Revealing noncovalent interactions

Abstract

Molecular structure does not easily identify the intricate noncovalent interactions that govern many areas of biology and chemistry, including design of new materials and drugs. We develop an approach to detect noncovalent interactions in real space, based on the electron density and its derivatives. Our approach reveals the underlying chemistry that compliments the covalent structure. It provides a rich representation of van der Waals interactions, hydrogen bonds, and steric repulsion in small molecules, molecular complexes, and solids. Most importantly, the method, requiring only knowledge of the atomic coordinates, is efficient and applicable to large systems, such as proteins or DNA. Across these applications, a view of nonbonded interactions emerges as continuous surfaces rather than close contacts between atom pairs, offering rich insight into the design of new and improved ligands.

Figure 1

Plots of the electron density and its reduced gradient for methane, water, branched octane, bicyclo[2,2,2]octene, and the homomolecular dimers of methane, benzene, water, and formic acid.

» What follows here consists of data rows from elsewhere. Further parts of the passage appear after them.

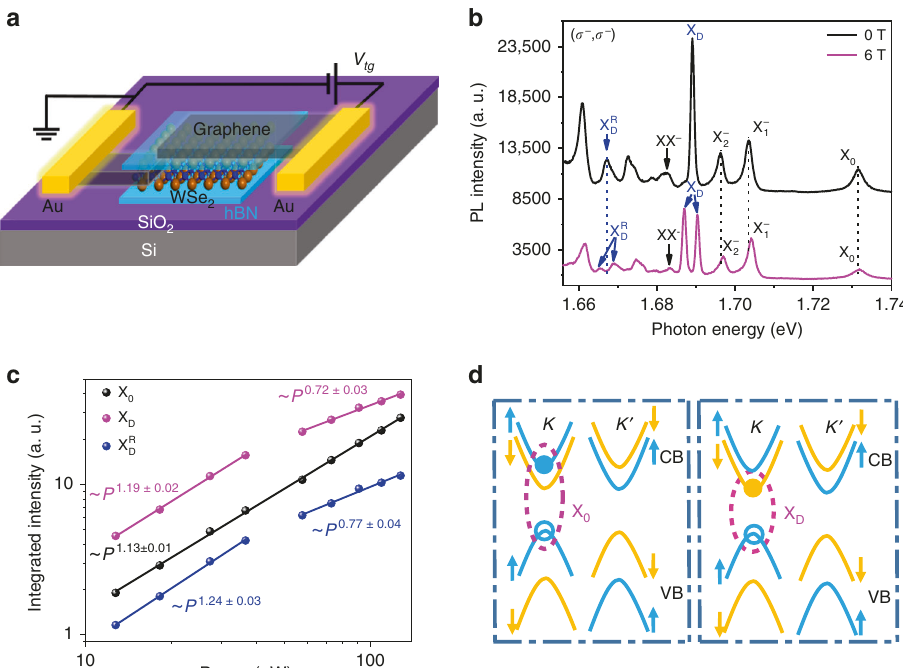
Fig. 1 Dark exciton PL splitting in magnetic fi eld. a Schematic representation of BN encapsulated monolayer WSe 2 with graphene contact and top gate electrodes. b PL spectra of the device in ( a ) at 4.2 K without the application of the top gate voltage, with no magnetic fi eld (black) and with 6 T out-of-plane magnetic fi eld (magenta) applied. c Integrated PL intensity of WSe 2 as a function of the excitation power for the X 0 , X D and X R con fi gurations of exciton and dark-exciton states with the solid and empty dots representing the electron and hole. Blue and orange colors stand for spin-up and spin-down bands, respectively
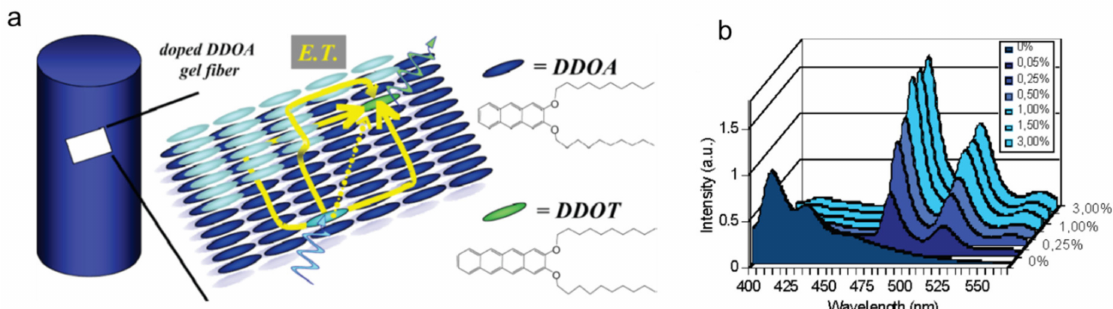
Figure 13. Molecular structures of DDOA, DDOT and DHDOT.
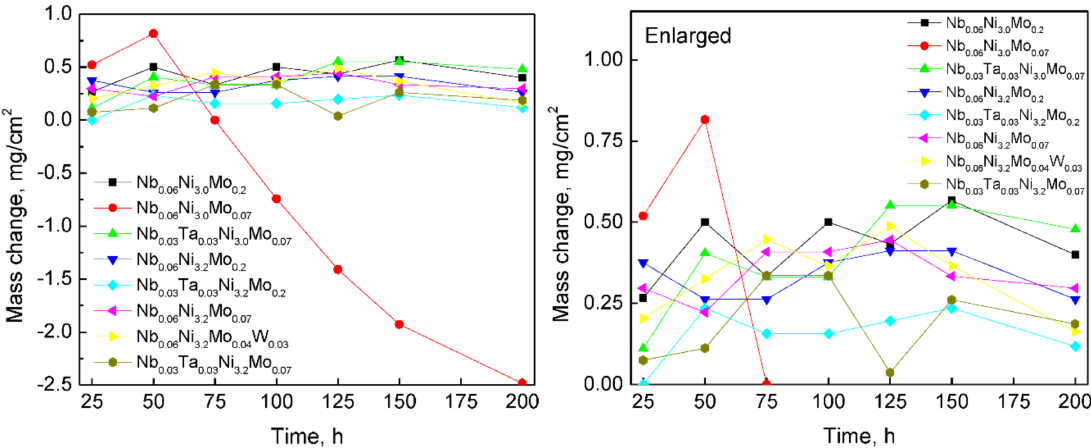
Figure 8. The mass change of designed series-2 alloys after being oxidized in air at 800 ◦ C for up to 200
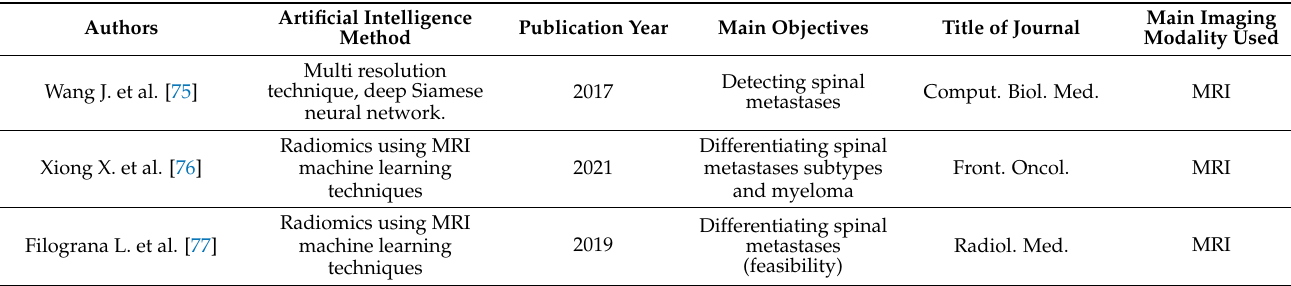
Table 1. Key characteristics of the selected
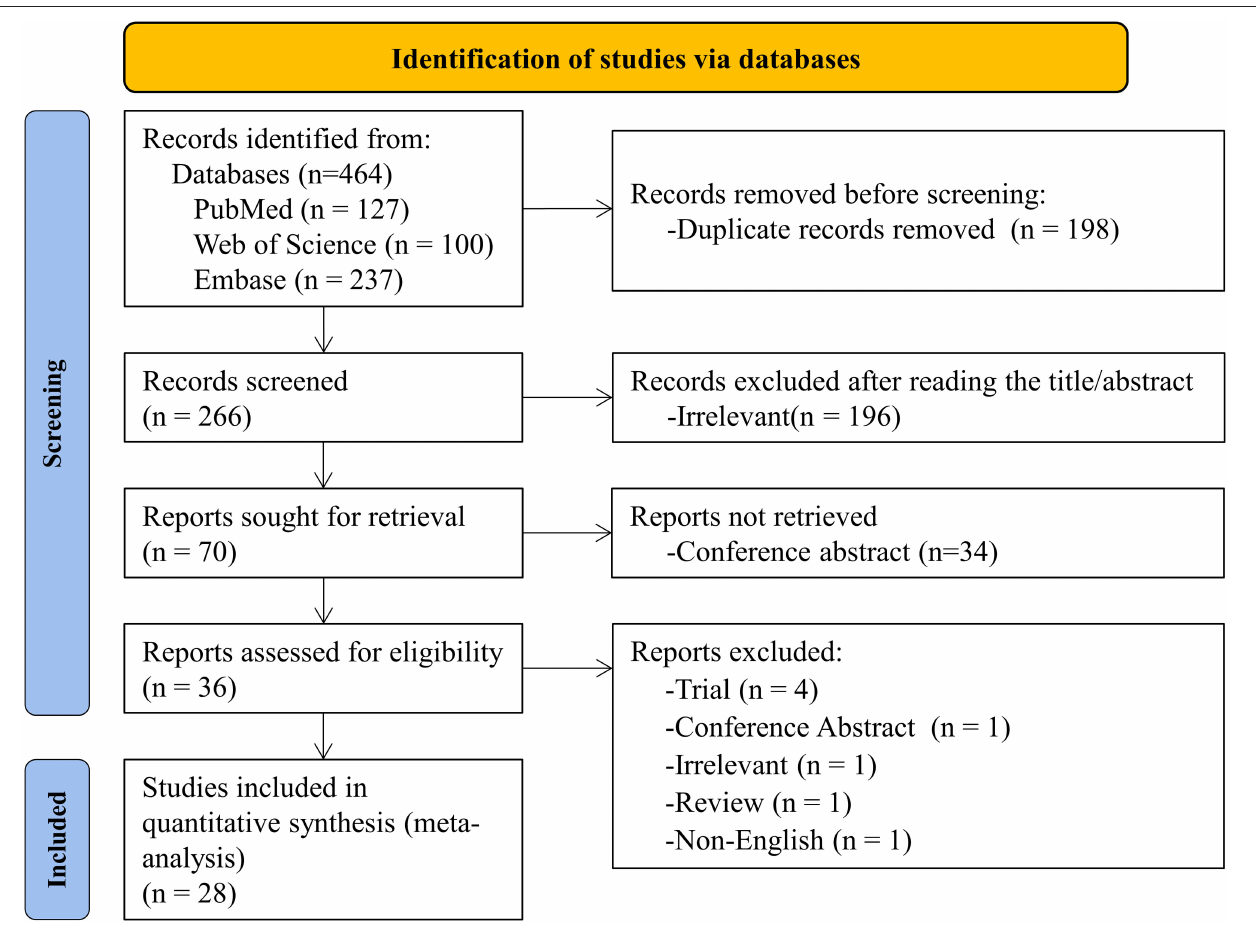
FIGURE 1 | Flowchart showing the results of the selection process.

The data was obtained by evaluating B3LYP/631G* density and gradient values on cuboid grids.

Figure 2

Plots of the reduced density gradient versus the electron density mulitplied by the sign of the second Hessian eigenvalue. Results are shown for bicyclo[2,2,2]octene, methane dimer, and water dimer. The data was obtained by evaluating B3LYP/631G* density (a) or promolecular density (b) and gradient values on cuboid grids.

Figure 3

Gradient isosurfaces (s = 0.5 au) for (a) bicyclo[2,2,2]octene, (b) branched octane, and the homomolecular dimers of (c) benzene, (d) methane, (e) water, and (f) formic acid. Gradient isosurfaces are also shown for cuboid sections of (g) diamond and (h) graphite. The surfaces are colored on a blue-green-red scale according to values of sign(λ₂)ρ, ranging from −0.04 to 0.02 au. Blue indicates strong attractive interactions and red indicates strong non-bonded overlap.

Figure 4

Gradient isosurfaces (s^pro = 0.35) for cuboid sections of the (a) β-sheet and (b) α-helix polypeptides. Gradient isosurfaces (s^pro = 0.25) are also shown for the (c) B-form of DNA, and the (d) A-T and (e) C-G base pairs. The surfaces are colored on a blue-green-red scale according to values of sign(λ₂) ρ, ranging from −0.06 to 0.05 au. Blue indicates strong attractive interactions and red indicates strong non-bonded overlap.

Figure 5

Gradient isosurfaces (s^pro = 0.35) for interaction between the tetR protein and tetracy-cline inhibitor. The surfaces are colored on a blue-green-red scale according to values of sign(λ₂)ρ, ranging from −0.06 to 0.05 au. Blue indicates strong attractive interactions and red indicates strong non-bonded overlap.